(Collected data)
☆ ☆ ☆

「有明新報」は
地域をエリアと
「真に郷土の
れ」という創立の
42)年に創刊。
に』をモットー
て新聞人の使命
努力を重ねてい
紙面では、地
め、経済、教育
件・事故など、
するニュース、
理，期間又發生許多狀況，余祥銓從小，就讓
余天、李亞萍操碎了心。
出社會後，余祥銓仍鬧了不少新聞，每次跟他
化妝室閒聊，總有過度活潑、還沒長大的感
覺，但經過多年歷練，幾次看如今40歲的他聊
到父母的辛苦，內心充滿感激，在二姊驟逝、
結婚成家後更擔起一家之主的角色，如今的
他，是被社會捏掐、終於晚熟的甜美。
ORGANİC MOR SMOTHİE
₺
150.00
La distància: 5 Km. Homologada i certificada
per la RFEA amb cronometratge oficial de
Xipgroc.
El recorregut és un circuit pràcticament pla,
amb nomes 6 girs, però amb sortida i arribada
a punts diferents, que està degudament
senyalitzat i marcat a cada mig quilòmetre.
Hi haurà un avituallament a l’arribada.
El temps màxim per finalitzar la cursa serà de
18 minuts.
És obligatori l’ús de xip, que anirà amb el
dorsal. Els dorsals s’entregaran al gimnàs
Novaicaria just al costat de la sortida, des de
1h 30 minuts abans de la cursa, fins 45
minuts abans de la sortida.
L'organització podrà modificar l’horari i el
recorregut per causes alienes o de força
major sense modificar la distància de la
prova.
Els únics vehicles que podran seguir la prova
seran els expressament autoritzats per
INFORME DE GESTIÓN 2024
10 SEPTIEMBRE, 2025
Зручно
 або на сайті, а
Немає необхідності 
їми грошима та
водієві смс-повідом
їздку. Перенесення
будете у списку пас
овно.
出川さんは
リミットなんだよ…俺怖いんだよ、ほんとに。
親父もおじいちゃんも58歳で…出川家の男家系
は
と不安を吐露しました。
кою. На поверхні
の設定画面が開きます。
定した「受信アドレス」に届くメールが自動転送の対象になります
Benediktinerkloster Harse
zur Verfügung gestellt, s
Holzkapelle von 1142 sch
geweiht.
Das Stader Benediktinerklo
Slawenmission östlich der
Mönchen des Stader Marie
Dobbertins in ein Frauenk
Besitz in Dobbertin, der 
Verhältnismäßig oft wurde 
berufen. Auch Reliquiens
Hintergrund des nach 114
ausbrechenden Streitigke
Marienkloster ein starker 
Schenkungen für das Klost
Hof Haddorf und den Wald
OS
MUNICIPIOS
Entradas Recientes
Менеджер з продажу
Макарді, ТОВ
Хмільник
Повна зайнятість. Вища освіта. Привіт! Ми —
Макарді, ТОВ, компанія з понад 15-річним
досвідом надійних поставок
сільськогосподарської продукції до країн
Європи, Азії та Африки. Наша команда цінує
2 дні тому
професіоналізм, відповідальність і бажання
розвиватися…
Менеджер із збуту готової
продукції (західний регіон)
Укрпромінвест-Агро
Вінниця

☆ ☆ ☆

Would you restate each of the entries word for word?

「有明新報」は
地域をエリアと
「真に郷土の
れ」という創立の
42)年に創刊。
に』をモットー
て新聞人の使命
努力を重ねてい
紙面では、地
め、経済、教育
件・事故など、
するニュース、
理，期間又發生許多狀況，余祥銓從小，就讓
余天、李亞萍操碎了心。
出社會後，余祥銓仍鬧了不少新聞，每次跟他
化妝室閒聊，總有過度活潑、還沒長大的感
覺，但經過多年歷練，幾次看如今40歲的他聊
到父母的辛苦，內心充滿感激，在二姊驟逝、
結婚成家後更擔起一家之主的角色，如今的
他，是被社會捏掐、終於晚熟的甜美。
ORGANİC MOR SMOTHİE
₺
150.00
La distància: 5 Km. Homologada i certificada
per la RFEA amb cronometratge oficial de
Xipgroc.
El recorregut és un circuit pràcticament pla,
amb nomes 6 girs, però amb sortida i arribada
a punts diferents, que està degudament
senyalitzat i marcat a cada mig quilòmetre.
Hi haurà un avituallament a l’arribada.
El temps màxim per finalitzar la cursa serà de
18 minuts.
És obligatori l’ús de xip, que anirà amb el
dorsal. Els dorsals s’entregaran al gimnàs
Novaicaria just al costat de la sortida, des de
1h 30 minuts abans de la cursa, fins 45
minuts abans de la sortida.
L'organització podrà modificar l’horari i el
recorregut per causes alienes o de força
major sense modificar la distància de la
prova.
Els únics vehicles que podran seguir la prova
seran els expressament autoritzats per
INFORME DE GESTIÓN 2024
10 SEPTIEMBRE, 2025
Зручно
 або на сайті, а
Немає необхідності 
їми грошима та
водієві смс-повідом
їздку. Перенесення
будете у списку пас
овно.
出川さんは
リミットなんだよ…俺怖いんだよ、ほんとに。
親父もおじいちゃんも58歳で…出川家の男家系
は
と不安を吐露しました。
кою. На поверхні
の設定画面が開きます。
定した「受信アドレス」に届くメールが自動転送の対象になります
Benediktinerkloster Harse
zur Verfügung gestellt, s
Holzkapelle von 1142 sch
geweiht.
Das Stader Benediktinerklo
Slawenmission östlich der
Mönchen des Stader Marie
Dobbertins in ein Frauenk
Besitz in Dobbertin, der 
Verhältnismäßig oft wurde 
berufen. Auch Reliquiens
Hintergrund des nach 114
ausbrechenden Streitigke
Marienkloster ein starker 
Schenkungen für das Klost
Hof Haddorf und den Wald
OS
MUNICIPIOS
Entradas Recientes
Менеджер з продажу
Макарді, ТОВ
Хмільник
Повна зайнятість. Вища освіта. Привіт! Ми —
Макарді, ТОВ, компанія з понад 15-річним
досвідом надійних поставок
сільськогосподарської продукції до країн
Європи, Азії та Африки. Наша команда цінує
2 дні тому
професіоналізм, відповідальність і бажання
розвиватися…
Менеджер із збуту готової
продукції (західний регіон)
Укрпромінвест-Агро
Вінниця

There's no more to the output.